## START GIVEN TEXT

2006-09-05 09:41:13 · 6 answers · asked by Anonymous in Family & Relationships Friends

I want to talk to him about it, but the only way I really can is online or on the phone. I don't want to call him because he's probably at work or with his friends. I can't stop thinking about this and about him, I'm afraid I'm losing him. Even though I know he was a jerk, and I want so badly to be mad at him...I can't.

Help!

2006-09-05 09:42:39 · update #1

I emailed him about this, I told him I wanted to talk to him about some stuff, and briefed him what it was about....I'm sure he knows though...and I've gotten no response.

2006-09-05 09:47:17 · update #2

thanks so much you guys, but I know he's not trying to go "all the way" with me. Just trust me, I live in the smallest town EVER and in this town you've known everyone since first grade...that's not what he wants. He knows I've never had a boyfriend, or even wanted one....I just don't get why he's acting this way suddenly.

Everyone seems to be saying the same thing....I guess for some reason it's just not what I wanted to hear....I suppose I'm denying the facts eh?

Please, keep the great advice coming...

2006-09-05 10:06:45 · update #3

6 answers

Any "man" acting that possessive when he clearly knows your mother doesn't allow it....is not being a good friend or boyfriend.

If he REALLY cared for you, he'd want to keep you safe, not in trouble with your parents.

## END GIVEN TEXT

## EXERCISES
1. Using the forum post, explain why the writer doesn't want to phone him.
2. In the forum post, what reply has the writer gotten to the email sent to him?
3. List every timestamp that appears in the forum post.
The data that follows is separate material and has no connection to the forum post.

## START DATA SUPPLIED

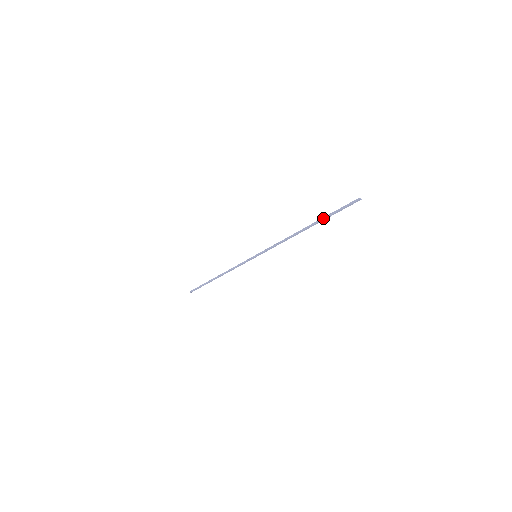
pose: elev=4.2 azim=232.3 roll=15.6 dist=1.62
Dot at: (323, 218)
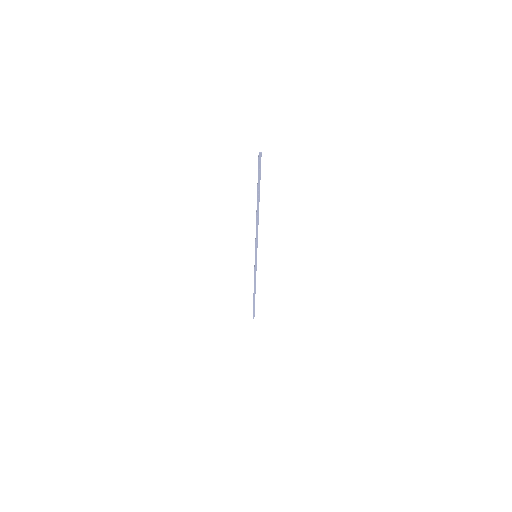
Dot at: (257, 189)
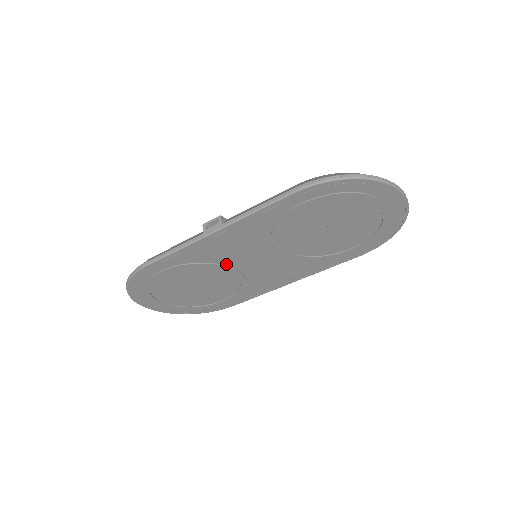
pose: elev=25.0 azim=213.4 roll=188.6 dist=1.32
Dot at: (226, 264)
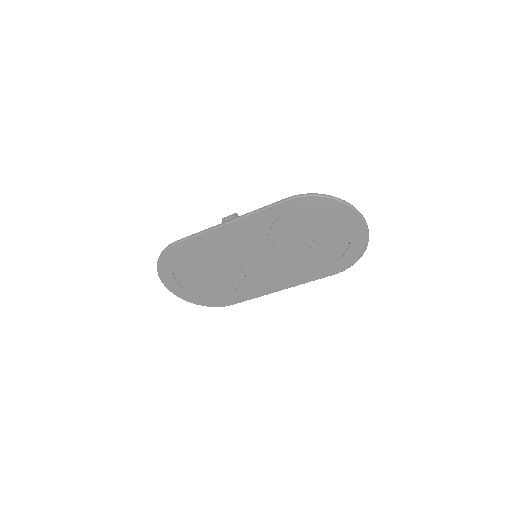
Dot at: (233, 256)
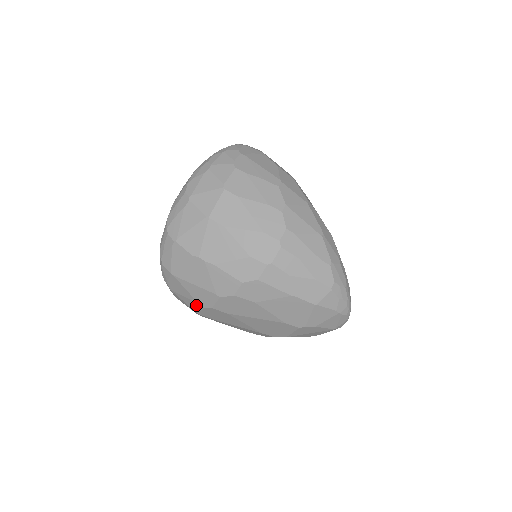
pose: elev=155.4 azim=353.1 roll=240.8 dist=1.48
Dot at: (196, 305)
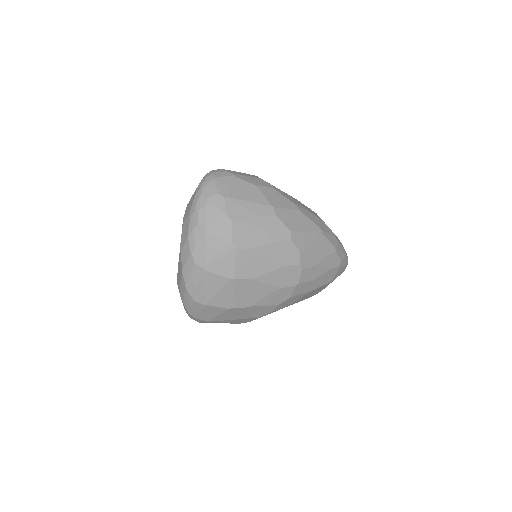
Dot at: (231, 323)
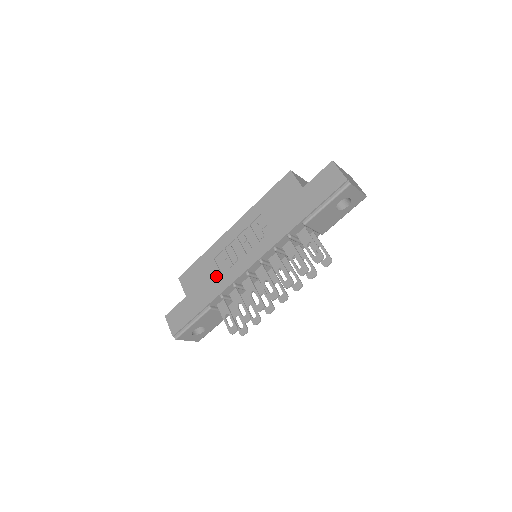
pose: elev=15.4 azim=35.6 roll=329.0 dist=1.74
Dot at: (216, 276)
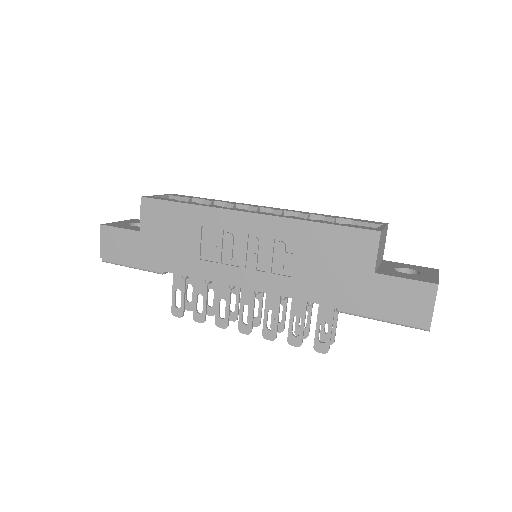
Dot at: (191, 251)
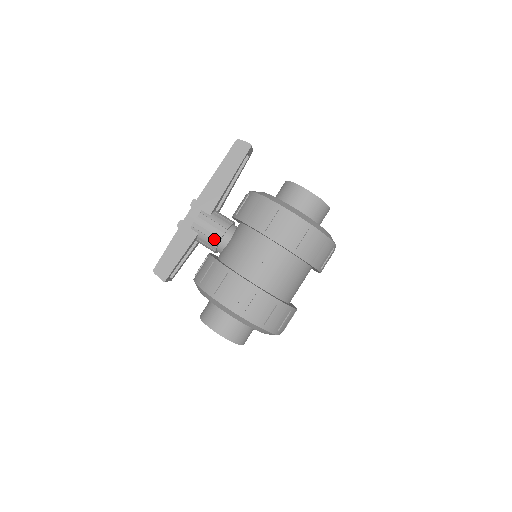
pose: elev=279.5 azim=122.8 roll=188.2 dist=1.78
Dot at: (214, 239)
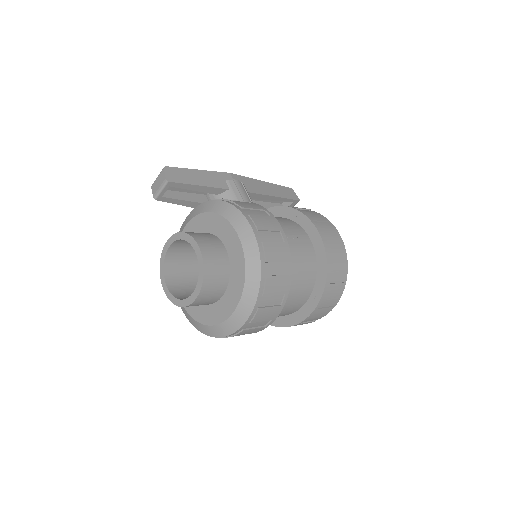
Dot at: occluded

## END DATA SUPPLIED

## SOLUTIONS BELOW
1. The writer doesn't want to call because he's probably at work or with his friends. Talking online or by phone are the only ways the writer can really reach him.

2. The writer has gotten no response.

3.
- 2006-09-05 09:41:13
- 2006-09-05 09:42:39
- 2006-09-05 09:47:17
- 2006-09-05 10:06:45